— Begin RECORD SET —

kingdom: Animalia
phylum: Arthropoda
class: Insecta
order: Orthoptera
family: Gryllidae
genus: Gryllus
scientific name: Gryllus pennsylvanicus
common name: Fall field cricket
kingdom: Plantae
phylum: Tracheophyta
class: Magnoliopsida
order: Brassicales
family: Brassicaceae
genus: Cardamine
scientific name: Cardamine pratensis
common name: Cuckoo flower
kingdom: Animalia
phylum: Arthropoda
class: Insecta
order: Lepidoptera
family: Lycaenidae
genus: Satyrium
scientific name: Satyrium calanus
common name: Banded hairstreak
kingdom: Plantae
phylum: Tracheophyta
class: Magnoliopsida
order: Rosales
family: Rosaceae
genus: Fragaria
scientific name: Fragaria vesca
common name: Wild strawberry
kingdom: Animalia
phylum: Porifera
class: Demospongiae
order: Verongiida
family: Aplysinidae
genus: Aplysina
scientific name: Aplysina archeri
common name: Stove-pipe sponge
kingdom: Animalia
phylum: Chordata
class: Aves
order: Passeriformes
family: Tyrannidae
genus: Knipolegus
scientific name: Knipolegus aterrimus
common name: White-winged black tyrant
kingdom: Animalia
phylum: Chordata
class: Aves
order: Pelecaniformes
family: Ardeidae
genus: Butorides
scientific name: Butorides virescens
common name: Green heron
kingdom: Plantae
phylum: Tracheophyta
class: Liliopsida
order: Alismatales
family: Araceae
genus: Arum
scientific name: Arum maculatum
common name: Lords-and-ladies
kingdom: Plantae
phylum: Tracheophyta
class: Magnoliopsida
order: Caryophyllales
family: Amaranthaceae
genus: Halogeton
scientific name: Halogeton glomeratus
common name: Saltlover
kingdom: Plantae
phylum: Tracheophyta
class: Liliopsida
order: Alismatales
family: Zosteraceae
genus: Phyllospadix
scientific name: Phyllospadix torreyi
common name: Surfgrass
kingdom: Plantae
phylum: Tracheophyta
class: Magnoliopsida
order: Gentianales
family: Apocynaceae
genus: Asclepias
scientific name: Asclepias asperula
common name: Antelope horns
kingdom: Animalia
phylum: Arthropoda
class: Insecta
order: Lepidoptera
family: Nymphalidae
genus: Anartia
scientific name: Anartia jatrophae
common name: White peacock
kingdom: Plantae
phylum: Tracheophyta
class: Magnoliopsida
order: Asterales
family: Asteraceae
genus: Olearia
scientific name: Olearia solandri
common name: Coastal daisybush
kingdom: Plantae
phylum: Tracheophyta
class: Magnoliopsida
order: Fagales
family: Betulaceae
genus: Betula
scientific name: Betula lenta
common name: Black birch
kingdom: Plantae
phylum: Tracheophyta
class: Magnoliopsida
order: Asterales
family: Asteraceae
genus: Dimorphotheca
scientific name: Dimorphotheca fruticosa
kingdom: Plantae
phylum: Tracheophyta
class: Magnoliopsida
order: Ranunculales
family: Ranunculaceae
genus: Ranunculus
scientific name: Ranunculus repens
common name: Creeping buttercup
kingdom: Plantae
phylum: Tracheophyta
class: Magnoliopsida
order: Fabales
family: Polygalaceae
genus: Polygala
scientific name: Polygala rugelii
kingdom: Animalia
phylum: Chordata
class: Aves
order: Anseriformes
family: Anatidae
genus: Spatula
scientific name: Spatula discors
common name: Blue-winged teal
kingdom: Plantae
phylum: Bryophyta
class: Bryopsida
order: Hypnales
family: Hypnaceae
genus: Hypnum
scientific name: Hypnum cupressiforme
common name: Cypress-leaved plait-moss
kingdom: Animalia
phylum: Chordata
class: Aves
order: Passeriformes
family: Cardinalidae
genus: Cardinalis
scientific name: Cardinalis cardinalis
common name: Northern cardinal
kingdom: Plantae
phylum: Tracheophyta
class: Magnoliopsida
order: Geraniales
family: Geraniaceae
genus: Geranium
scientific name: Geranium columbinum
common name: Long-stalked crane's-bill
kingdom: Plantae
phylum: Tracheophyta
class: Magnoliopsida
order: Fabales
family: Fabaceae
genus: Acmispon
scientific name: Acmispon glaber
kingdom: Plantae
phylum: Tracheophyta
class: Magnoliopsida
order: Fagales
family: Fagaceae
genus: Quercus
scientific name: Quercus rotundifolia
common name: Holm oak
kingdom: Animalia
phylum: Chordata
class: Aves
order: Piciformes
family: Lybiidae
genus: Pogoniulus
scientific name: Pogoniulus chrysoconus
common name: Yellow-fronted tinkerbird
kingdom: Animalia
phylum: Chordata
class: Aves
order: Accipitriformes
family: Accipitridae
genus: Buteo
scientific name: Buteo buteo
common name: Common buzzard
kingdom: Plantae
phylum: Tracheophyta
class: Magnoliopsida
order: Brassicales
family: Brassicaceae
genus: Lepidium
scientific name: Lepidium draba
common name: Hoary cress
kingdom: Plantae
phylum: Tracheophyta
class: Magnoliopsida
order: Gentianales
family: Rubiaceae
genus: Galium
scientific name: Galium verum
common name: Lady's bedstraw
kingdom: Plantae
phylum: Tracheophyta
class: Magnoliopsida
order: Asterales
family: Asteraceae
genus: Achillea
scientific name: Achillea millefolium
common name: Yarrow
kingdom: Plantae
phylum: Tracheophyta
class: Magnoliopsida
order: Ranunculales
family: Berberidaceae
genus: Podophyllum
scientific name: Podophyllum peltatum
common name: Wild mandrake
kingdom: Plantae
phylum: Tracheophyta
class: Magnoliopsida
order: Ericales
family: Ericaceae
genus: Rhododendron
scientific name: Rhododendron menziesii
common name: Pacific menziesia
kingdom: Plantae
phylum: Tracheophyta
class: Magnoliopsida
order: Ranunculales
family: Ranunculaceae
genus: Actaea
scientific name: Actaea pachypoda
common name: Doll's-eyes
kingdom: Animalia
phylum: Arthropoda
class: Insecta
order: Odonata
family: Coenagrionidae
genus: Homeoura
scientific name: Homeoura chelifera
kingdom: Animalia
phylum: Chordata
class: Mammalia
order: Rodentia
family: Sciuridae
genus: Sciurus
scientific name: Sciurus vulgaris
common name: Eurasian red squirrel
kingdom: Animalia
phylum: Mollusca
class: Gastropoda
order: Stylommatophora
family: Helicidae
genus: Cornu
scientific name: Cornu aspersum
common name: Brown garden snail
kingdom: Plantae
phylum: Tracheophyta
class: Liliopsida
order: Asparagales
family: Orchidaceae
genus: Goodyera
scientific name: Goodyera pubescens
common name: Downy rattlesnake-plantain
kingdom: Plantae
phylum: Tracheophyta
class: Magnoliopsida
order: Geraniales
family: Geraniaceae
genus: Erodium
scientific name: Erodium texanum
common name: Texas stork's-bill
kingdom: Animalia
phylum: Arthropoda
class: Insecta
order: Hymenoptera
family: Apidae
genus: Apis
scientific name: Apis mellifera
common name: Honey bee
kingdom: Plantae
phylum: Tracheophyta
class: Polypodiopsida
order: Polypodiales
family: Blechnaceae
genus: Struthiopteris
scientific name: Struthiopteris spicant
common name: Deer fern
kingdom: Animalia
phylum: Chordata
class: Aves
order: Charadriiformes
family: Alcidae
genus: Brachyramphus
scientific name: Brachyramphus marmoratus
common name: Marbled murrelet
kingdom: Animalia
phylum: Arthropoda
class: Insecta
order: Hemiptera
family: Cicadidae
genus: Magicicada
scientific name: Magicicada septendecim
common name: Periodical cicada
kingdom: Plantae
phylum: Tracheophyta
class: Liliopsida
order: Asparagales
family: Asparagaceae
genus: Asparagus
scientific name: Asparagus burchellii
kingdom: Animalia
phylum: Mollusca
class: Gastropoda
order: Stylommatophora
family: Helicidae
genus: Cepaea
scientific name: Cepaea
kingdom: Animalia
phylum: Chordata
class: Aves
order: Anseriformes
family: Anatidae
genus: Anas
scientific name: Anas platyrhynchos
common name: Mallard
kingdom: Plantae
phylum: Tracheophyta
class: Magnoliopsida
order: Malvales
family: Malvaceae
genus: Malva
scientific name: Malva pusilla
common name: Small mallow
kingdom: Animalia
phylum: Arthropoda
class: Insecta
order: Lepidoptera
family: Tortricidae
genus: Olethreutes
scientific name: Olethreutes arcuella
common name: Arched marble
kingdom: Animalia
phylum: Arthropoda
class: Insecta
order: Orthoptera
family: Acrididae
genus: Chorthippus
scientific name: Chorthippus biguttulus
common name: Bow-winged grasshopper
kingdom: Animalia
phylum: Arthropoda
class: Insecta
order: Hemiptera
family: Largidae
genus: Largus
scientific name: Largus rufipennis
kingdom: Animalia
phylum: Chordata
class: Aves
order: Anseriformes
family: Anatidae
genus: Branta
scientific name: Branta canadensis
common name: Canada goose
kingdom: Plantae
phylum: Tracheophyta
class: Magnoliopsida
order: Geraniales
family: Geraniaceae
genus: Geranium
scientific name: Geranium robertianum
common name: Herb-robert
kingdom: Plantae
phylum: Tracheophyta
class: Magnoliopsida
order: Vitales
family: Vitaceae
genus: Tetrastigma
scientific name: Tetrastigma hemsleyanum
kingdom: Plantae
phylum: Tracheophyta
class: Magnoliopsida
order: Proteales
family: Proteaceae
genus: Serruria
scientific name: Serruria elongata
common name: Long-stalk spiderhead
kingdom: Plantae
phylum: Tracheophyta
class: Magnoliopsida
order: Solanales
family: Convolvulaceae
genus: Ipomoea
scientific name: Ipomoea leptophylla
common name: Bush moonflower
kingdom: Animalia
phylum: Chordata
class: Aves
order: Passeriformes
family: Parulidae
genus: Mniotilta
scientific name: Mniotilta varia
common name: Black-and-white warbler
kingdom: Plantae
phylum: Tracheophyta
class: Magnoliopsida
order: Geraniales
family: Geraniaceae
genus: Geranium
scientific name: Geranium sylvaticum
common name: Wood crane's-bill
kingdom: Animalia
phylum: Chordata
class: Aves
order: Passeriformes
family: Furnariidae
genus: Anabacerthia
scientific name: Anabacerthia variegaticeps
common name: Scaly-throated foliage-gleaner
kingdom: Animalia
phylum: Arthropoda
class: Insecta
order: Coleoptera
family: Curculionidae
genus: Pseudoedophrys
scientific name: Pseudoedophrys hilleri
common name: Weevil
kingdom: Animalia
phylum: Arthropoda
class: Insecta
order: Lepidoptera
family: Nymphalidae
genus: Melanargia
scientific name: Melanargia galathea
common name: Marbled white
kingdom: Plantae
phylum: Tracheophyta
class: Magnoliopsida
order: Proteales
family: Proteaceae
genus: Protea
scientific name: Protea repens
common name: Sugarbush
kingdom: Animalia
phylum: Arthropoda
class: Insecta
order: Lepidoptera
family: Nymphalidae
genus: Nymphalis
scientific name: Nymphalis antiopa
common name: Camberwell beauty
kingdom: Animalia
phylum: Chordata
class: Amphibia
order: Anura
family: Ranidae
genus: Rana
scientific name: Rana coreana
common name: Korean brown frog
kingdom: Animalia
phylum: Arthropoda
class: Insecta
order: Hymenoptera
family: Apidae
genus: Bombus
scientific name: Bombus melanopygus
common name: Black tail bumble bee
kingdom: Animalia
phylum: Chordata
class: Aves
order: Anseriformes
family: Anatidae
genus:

— End RECORD SET —

== TASK STATEMENT ==
Copy the lines above without any changes, from the line with "genus: Cardamine" to the line with "genus: Fragaria", including both of those lines.

== RESPONSE ==
genus: Cardamine
scientific name: Cardamine pratensis
common name: Cuckoo flower
kingdom: Animalia
phylum: Arthropoda
class: Insecta
order: Lepidoptera
family: Lycaenidae
genus: Satyrium
scientific name: Satyrium calanus
common name: Banded hairstreak
kingdom: Plantae
phylum: Tracheophyta
class: Magnoliopsida
order: Rosales
family: Rosaceae
genus: Fragaria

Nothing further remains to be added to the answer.